Exercise aim: Your answer should be one number: how many lines below hold the word "middle".

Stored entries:
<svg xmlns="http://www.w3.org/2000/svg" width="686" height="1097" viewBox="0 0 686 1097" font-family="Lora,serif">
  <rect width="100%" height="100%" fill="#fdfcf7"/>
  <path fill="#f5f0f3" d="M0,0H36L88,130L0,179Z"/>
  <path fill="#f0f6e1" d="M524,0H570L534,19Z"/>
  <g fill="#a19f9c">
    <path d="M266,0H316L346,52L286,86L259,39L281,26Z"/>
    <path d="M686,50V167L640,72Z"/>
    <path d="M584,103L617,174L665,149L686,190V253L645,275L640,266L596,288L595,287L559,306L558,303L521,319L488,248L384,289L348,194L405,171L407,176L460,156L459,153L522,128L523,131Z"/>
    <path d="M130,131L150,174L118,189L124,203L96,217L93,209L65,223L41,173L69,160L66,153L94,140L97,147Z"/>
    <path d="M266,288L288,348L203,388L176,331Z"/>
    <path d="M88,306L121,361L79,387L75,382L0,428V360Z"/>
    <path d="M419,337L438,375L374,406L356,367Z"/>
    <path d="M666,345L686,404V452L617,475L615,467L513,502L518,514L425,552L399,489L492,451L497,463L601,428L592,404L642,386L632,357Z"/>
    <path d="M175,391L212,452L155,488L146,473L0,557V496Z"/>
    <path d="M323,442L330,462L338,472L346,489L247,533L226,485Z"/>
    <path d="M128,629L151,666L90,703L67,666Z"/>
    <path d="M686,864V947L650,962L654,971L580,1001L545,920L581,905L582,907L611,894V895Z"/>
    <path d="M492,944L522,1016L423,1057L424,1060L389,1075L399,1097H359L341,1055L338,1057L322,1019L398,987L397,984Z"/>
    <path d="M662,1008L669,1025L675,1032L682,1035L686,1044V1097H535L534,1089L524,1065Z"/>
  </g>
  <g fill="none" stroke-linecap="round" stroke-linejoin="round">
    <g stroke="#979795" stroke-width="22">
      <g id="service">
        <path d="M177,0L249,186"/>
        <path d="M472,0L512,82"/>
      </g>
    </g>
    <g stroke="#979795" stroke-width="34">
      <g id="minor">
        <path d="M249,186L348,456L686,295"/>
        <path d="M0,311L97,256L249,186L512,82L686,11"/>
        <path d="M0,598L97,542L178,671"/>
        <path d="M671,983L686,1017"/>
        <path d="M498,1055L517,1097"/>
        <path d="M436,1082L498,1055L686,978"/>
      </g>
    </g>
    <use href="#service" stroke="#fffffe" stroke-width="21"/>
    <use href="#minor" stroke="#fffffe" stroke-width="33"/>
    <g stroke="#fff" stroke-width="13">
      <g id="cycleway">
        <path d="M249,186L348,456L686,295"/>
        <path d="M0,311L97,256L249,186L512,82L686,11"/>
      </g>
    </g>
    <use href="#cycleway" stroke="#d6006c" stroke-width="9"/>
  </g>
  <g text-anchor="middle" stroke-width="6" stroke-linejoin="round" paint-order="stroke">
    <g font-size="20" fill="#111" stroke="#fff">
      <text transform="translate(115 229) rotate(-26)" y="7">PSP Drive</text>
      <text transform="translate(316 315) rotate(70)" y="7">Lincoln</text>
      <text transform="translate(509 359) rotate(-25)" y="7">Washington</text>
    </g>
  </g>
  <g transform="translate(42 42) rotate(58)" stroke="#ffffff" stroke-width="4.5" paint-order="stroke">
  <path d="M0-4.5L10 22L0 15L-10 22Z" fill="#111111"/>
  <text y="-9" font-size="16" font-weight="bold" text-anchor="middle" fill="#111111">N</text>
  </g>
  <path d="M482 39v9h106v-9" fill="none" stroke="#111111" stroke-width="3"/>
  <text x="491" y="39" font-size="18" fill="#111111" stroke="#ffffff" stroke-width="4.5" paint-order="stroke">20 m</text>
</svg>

Solution to this problem: 2